* What to do: Every line of the data below that holds the string "vous" needs to be reported.

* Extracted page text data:
—————

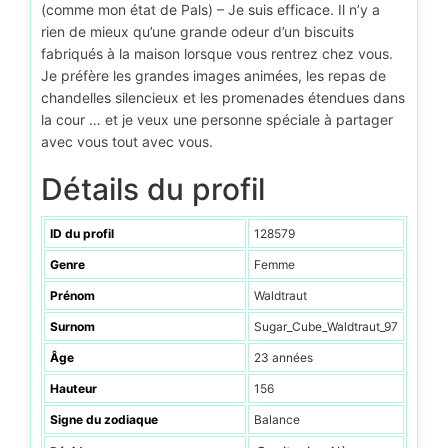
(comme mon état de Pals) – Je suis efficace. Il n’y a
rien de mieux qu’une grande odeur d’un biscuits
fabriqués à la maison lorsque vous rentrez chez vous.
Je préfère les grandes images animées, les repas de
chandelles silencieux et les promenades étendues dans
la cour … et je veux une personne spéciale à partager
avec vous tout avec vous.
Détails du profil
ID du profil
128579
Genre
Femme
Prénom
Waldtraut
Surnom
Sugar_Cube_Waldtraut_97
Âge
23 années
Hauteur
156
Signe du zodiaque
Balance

—————

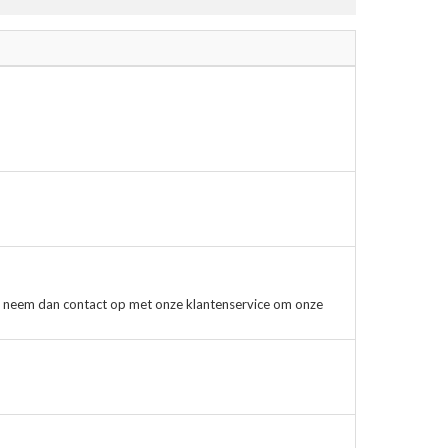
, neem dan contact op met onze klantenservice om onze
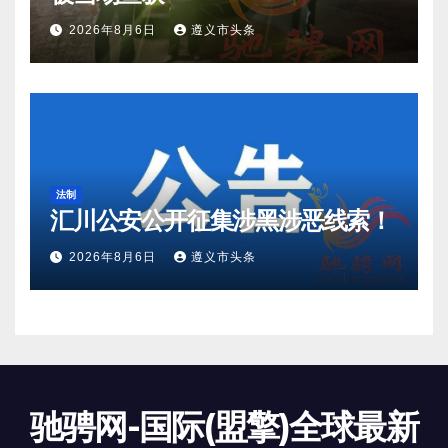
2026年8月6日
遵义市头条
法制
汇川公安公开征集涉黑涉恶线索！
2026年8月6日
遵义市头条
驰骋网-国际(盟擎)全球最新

—————

* Answer space:
fabriqués à la maison lorsque vous rentrez chez vous.
avec vous tout avec vous.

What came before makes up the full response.